Friday, September 14, 2018

News Satire Roundup: September 9th-September 13th


Sunday, September 9 – Chaos in the administration first, from the op-ed (and Trump’s failure to say the word “anonymous”) to Bob Woodward’s book.  Brett Kavanaugh’s confirmation hearing was next, which led John to the question of term limits for justices; I had no idea the U.S. is the only democracy in the world with lifetime appointments.  The main story was on felony disenfranchisement, particularly in Florida.  While there are 6 million disenfranchised felons in the U.S., over 1 million of them are from Florida – which, of course, is a crucial swing state.  I was disgusted by the clips John showed of the completely-arbitrary panel the state’s governor presides over to decide whether citizens have “earned” their suffrage back.  Lastly, John was delightfully intrigued by a mystery involving possible sabotage on the International Space Station, and he showed off a suspect board featuring both astronauts and mice – love it!


Monday, September 10 – Loved the line about how CBS should start CSI:  CBS to root out sexual predators like Les Moonves.  Fun bit about Elon Musk smoking a joint, with Trevor pointing out that Musk’s normal ideas – “We should move to Mars!” – already sound high, and we also got a blurb on Cardi B. and Nicki Minaj fighting at New York fashion week.  The story on Obama speaking against Trump was great; the clips they chose to juxtapose Obama’s speech with Trump’s reaction to it were perfect, and I could’ve watched Trevor-as-Obama roasting Trump all night.  Two guests, the first of which was Senator Amy Klobuchar.  She was there to talk about a book, but naturally, they had to get into the Brett Kavanaugh confirmation hearing, too.  The second guest was Cavaliers player Kevin Love, who talked partying with Lebron James and showed off clothes from the line he designed with Banana Republic.

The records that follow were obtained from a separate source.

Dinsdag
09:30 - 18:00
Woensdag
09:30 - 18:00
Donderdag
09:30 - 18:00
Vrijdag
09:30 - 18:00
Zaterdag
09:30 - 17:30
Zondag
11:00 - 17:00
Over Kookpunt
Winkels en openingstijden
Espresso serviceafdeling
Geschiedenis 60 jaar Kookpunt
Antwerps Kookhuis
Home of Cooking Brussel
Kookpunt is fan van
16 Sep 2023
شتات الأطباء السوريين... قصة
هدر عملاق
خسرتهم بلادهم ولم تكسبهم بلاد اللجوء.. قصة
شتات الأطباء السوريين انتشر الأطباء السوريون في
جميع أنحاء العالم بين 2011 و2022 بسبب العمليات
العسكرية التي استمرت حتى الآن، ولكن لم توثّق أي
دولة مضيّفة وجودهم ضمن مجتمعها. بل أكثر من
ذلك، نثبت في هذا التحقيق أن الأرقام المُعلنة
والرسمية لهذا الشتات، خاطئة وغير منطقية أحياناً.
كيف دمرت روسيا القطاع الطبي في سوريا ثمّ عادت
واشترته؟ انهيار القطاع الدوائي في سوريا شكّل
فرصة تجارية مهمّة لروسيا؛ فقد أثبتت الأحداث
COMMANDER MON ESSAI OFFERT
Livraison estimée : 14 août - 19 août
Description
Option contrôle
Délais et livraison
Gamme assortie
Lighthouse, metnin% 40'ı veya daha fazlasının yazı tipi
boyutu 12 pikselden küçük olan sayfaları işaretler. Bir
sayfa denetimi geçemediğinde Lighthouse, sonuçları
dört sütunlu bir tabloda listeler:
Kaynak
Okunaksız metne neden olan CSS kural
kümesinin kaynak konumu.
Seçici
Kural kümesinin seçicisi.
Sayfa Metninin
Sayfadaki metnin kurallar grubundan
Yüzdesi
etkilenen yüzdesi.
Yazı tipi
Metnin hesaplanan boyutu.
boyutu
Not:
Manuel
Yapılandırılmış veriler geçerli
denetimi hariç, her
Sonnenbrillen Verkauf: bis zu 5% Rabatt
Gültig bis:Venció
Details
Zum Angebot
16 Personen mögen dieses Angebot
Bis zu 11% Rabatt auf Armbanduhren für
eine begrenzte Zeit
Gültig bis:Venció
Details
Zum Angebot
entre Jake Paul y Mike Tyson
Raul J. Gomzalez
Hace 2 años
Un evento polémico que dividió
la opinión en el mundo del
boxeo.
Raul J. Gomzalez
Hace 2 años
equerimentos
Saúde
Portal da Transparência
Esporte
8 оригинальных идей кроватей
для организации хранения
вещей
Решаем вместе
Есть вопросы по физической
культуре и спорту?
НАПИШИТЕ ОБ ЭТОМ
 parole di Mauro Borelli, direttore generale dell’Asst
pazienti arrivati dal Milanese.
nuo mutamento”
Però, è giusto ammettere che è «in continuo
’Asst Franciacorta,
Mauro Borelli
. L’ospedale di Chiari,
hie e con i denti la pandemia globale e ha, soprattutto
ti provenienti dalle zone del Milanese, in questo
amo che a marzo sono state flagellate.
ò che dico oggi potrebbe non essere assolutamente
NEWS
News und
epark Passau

Tuesday, September 11 – After Trevor warned viewers in the path of Hurricane Florence to stop watching! and wondered who the target demographic for ad space on NASA rockets would be, it was onto a strong story about Trump’s history of saying bizarrely tone-deaf things on 9/11.  Between the “thousands of cheering Arabs” in New Jersey, mistakenly calling it “7/11,” and – on the actual day – boasting about now having the tallest tower in Downtown Manhattan, the competitition having just collapsed, it was staggering.  We continued looking at the midterms, with Democrats hoping to turn Orange County and Michael reporting on the county’s current Putin-loving incumbent.  I really liked the guest, musician Mitski.  I hadn’t heard of her before, but I liked what she said about the gendered implications of people denying her ownership of her creativity and envisioning her as a sort of “vessel” that songs just come out of.

Wendesday, September 12 – Opening blurbs on tennis umpires threatening to “boycott” Serena Williams’s matches (really?), the new iPhones, and proof of just how much white people love animals (“I know someone just got mauled at this sanctuary, but this is a different lion!”)  Next was a story on Hurricane Florence.  I liked Trevor’s theory that someone who refuses to evacuate potentially has someone stashed in their basement, and the bit about news shows sending reporters out into the hurricane to report on non-related news was fun, especially when Trevor brought the joke back around.  Roy had a field report on Boston’s reputation as the most racist city in America; the statistics were staggering, and the divide between the opinions of white and Black Bostonians was very telling.  Anna Kendrick was the guest, and she and Trevor both tried to describe A Simple Favor without spoiling anything.

Thursday, September 13 – The news about detained migrant children was awful; how does anyone in the administration sleep at night?  I laughed at Trevor’s assessment of the world’s oldest known drawing, as well as his plan to discourage teens from vaping by only selling adult-friendly flavors like kale.  Wasn’t surprised to see a piece on Trump refuting the death toll in Puerto Rico after Hurricane Maria, in a tweet that got bipartisan pushback – I liked the bit about how, the last time Orrin Hatch was so surprised, he took off a nonexistent pair of glasses.  Fun story on new nominees for the National Toy Hall of Fame, featuring Trevor’s doubt that Tic Tac Toe qualifies as a toy and a terrific commercial for a Trump-themed Magic 8 Ball that blatantly avoids giving a clear answer for anything.  The guest, Chef José Andres, brought it back around to Puerto Rico as he talked about serving food there and in other places after natural disasters.